**Work to do**
Reproduce the data below, replacing each "collectors" with "collected by" and changing nothing else.

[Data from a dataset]
- - -
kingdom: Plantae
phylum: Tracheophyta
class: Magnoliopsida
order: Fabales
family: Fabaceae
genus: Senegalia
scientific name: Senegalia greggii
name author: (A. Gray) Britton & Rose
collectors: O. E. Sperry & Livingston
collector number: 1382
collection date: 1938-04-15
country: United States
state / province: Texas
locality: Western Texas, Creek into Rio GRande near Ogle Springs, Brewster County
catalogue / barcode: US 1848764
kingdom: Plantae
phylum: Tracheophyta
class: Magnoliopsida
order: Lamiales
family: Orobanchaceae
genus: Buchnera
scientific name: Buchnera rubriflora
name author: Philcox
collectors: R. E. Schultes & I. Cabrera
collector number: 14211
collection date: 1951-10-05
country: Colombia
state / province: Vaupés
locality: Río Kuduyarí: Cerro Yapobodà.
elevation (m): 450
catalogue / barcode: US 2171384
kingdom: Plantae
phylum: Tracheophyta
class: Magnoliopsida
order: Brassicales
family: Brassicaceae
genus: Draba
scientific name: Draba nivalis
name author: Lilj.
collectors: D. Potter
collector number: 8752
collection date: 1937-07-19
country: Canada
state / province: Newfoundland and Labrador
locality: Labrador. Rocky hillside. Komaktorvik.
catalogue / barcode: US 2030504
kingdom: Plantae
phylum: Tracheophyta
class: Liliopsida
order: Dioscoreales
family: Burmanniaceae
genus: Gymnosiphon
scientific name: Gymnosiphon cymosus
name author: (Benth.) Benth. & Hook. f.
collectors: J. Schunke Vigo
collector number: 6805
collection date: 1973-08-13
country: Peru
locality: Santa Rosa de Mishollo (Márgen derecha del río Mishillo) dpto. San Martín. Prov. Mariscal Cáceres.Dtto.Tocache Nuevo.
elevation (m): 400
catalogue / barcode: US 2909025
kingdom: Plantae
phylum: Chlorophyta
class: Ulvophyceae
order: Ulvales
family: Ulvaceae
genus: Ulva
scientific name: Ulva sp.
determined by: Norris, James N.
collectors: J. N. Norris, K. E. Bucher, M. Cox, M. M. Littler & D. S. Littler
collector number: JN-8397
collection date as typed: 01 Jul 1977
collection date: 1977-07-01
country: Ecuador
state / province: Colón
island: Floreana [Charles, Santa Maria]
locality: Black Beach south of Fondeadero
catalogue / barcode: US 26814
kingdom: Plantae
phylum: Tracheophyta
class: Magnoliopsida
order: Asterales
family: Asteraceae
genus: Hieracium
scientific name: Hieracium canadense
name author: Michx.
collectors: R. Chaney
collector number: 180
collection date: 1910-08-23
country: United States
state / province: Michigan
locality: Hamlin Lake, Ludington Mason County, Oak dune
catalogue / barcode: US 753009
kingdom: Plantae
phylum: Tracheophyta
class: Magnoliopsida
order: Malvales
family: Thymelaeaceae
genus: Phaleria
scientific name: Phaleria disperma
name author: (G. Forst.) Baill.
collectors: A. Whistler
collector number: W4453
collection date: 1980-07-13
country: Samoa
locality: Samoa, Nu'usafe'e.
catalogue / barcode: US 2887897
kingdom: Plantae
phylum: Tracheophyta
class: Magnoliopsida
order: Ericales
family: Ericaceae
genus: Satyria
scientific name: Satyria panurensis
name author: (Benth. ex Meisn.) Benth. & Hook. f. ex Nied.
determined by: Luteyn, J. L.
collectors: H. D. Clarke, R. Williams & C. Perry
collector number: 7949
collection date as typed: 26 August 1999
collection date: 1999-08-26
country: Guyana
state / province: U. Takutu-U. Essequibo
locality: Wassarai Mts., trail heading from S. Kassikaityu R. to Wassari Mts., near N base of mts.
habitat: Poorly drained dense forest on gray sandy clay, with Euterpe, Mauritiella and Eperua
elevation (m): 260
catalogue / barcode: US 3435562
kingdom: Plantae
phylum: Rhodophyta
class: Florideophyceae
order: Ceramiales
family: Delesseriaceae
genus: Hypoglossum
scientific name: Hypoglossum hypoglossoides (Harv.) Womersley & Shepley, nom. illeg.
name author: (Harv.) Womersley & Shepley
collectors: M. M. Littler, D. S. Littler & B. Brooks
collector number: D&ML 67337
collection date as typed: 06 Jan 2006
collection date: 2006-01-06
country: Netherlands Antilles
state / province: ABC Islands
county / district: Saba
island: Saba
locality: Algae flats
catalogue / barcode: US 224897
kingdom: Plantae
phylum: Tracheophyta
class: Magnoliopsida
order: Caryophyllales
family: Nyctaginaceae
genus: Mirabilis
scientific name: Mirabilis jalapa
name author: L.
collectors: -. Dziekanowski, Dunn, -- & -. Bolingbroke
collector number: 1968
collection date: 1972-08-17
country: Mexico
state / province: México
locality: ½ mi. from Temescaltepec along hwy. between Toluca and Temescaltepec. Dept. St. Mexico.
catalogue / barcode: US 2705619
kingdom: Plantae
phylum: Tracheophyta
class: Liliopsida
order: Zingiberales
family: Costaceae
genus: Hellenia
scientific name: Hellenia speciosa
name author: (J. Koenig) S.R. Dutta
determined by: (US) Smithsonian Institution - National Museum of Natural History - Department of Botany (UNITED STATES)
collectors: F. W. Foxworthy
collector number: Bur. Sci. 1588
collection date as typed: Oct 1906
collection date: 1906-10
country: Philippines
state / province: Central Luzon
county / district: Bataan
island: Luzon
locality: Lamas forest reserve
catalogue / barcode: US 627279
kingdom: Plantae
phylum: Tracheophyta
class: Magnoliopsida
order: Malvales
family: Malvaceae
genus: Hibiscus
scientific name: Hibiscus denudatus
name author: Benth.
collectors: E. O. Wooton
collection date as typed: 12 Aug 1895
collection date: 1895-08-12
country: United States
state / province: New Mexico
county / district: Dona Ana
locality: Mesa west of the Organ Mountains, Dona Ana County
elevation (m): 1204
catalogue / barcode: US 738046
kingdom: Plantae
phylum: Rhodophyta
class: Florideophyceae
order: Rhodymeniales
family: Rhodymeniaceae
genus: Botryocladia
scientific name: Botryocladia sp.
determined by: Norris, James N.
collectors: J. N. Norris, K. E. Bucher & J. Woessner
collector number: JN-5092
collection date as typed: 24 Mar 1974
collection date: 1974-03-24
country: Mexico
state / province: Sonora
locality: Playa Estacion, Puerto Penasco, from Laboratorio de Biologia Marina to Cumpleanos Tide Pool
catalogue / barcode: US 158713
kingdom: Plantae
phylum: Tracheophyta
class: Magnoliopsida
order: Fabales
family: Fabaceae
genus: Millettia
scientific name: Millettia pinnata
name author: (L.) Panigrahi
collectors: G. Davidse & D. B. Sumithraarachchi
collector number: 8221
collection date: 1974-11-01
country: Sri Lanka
- - -
**Solution for this exercise**
kingdom: Plantae
phylum: Tracheophyta
class: Magnoliopsida
order: Fabales
family: Fabaceae
genus: Senegalia
scientific name: Senegalia greggii
name author: (A. Gray) Britton & Rose
collected by: O. E. Sperry & Livingston
collector number: 1382
collection date: 1938-04-15
country: United States
state / province: Texas
locality: Western Texas, Creek into Rio GRande near Ogle Springs, Brewster County
catalogue / barcode: US 1848764
kingdom: Plantae
phylum: Tracheophyta
class: Magnoliopsida
order: Lamiales
family: Orobanchaceae
genus: Buchnera
scientific name: Buchnera rubriflora
name author: Philcox
collected by: R. E. Schultes & I. Cabrera
collector number: 14211
collection date: 1951-10-05
country: Colombia
state / province: Vaupés
locality: Río Kuduyarí: Cerro Yapobodà.
elevation (m): 450
catalogue / barcode: US 2171384
kingdom: Plantae
phylum: Tracheophyta
class: Magnoliopsida
order: Brassicales
family: Brassicaceae
genus: Draba
scientific name: Draba nivalis
name author: Lilj.
collected by: D. Potter
collector number: 8752
collection date: 1937-07-19
country: Canada
state / province: Newfoundland and Labrador
locality: Labrador. Rocky hillside. Komaktorvik.
catalogue / barcode: US 2030504
kingdom: Plantae
phylum: Tracheophyta
class: Liliopsida
order: Dioscoreales
family: Burmanniaceae
genus: Gymnosiphon
scientific name: Gymnosiphon cymosus
name author: (Benth.) Benth. & Hook. f.
collected by: J. Schunke Vigo
collector number: 6805
collection date: 1973-08-13
country: Peru
locality: Santa Rosa de Mishollo (Márgen derecha del río Mishillo) dpto. San Martín. Prov. Mariscal Cáceres.Dtto.Tocache Nuevo.
elevation (m): 400
catalogue / barcode: US 2909025
kingdom: Plantae
phylum: Chlorophyta
class: Ulvophyceae
order: Ulvales
family: Ulvaceae
genus: Ulva
scientific name: Ulva sp.
determined by: Norris, James N.
collected by: J. N. Norris, K. E. Bucher, M. Cox, M. M. Littler & D. S. Littler
collector number: JN-8397
collection date as typed: 01 Jul 1977
collection date: 1977-07-01
country: Ecuador
state / province: Colón
island: Floreana [Charles, Santa Maria]
locality: Black Beach south of Fondeadero
catalogue / barcode: US 26814
kingdom: Plantae
phylum: Tracheophyta
class: Magnoliopsida
order: Asterales
family: Asteraceae
genus: Hieracium
scientific name: Hieracium canadense
name author: Michx.
collected by: R. Chaney
collector number: 180
collection date: 1910-08-23
country: United States
state / province: Michigan
locality: Hamlin Lake, Ludington Mason County, Oak dune
catalogue / barcode: US 753009
kingdom: Plantae
phylum: Tracheophyta
class: Magnoliopsida
order: Malvales
family: Thymelaeaceae
genus: Phaleria
scientific name: Phaleria disperma
name author: (G. Forst.) Baill.
collected by: A. Whistler
collector number: W4453
collection date: 1980-07-13
country: Samoa
locality: Samoa, Nu'usafe'e.
catalogue / barcode: US 2887897
kingdom: Plantae
phylum: Tracheophyta
class: Magnoliopsida
order: Ericales
family: Ericaceae
genus: Satyria
scientific name: Satyria panurensis
name author: (Benth. ex Meisn.) Benth. & Hook. f. ex Nied.
determined by: Luteyn, J. L.
collected by: H. D. Clarke, R. Williams & C. Perry
collector number: 7949
collection date as typed: 26 August 1999
collection date: 1999-08-26
country: Guyana
state / province: U. Takutu-U. Essequibo
locality: Wassarai Mts., trail heading from S. Kassikaityu R. to Wassari Mts., near N base of mts.
habitat: Poorly drained dense forest on gray sandy clay, with Euterpe, Mauritiella and Eperua
elevation (m): 260
catalogue / barcode: US 3435562
kingdom: Plantae
phylum: Rhodophyta
class: Florideophyceae
order: Ceramiales
family: Delesseriaceae
genus: Hypoglossum
scientific name: Hypoglossum hypoglossoides (Harv.) Womersley & Shepley, nom. illeg.
name author: (Harv.) Womersley & Shepley
collected by: M. M. Littler, D. S. Littler & B. Brooks
collector number: D&ML 67337
collection date as typed: 06 Jan 2006
collection date: 2006-01-06
country: Netherlands Antilles
state / province: ABC Islands
county / district: Saba
island: Saba
locality: Algae flats
catalogue / barcode: US 224897
kingdom: Plantae
phylum: Tracheophyta
class: Magnoliopsida
order: Caryophyllales
family: Nyctaginaceae
genus: Mirabilis
scientific name: Mirabilis jalapa
name author: L.
collected by: -. Dziekanowski, Dunn, -- & -. Bolingbroke
collector number: 1968
collection date: 1972-08-17
country: Mexico
state / province: México
locality: ½ mi. from Temescaltepec along hwy. between Toluca and Temescaltepec. Dept. St. Mexico.
catalogue / barcode: US 2705619
kingdom: Plantae
phylum: Tracheophyta
class: Liliopsida
order: Zingiberales
family: Costaceae
genus: Hellenia
scientific name: Hellenia speciosa
name author: (J. Koenig) S.R. Dutta
determined by: (US) Smithsonian Institution - National Museum of Natural History - Department of Botany (UNITED STATES)
collected by: F. W. Foxworthy
collector number: Bur. Sci. 1588
collection date as typed: Oct 1906
collection date: 1906-10
country: Philippines
state / province: Central Luzon
county / district: Bataan
island: Luzon
locality: Lamas forest reserve
catalogue / barcode: US 627279
kingdom: Plantae
phylum: Tracheophyta
class: Magnoliopsida
order: Malvales
family: Malvaceae
genus: Hibiscus
scientific name: Hibiscus denudatus
name author: Benth.
collected by: E. O. Wooton
collection date as typed: 12 Aug 1895
collection date: 1895-08-12
country: United States
state / province: New Mexico
county / district: Dona Ana
locality: Mesa west of the Organ Mountains, Dona Ana County
elevation (m): 1204
catalogue / barcode: US 738046
kingdom: Plantae
phylum: Rhodophyta
class: Florideophyceae
order: Rhodymeniales
family: Rhodymeniaceae
genus: Botryocladia
scientific name: Botryocladia sp.
determined by: Norris, James N.
collected by: J. N. Norris, K. E. Bucher & J. Woessner
collector number: JN-5092
collection date as typed: 24 Mar 1974
collection date: 1974-03-24
country: Mexico
state / province: Sonora
locality: Playa Estacion, Puerto Penasco, from Laboratorio de Biologia Marina to Cumpleanos Tide Pool
catalogue / barcode: US 158713
kingdom: Plantae
phylum: Tracheophyta
class: Magnoliopsida
order: Fabales
family: Fabaceae
genus: Millettia
scientific name: Millettia pinnata
name author: (L.) Panigrahi
collected by: G. Davidse & D. B. Sumithraarachchi
collector number: 8221
collection date: 1974-11-01
country: Sri Lanka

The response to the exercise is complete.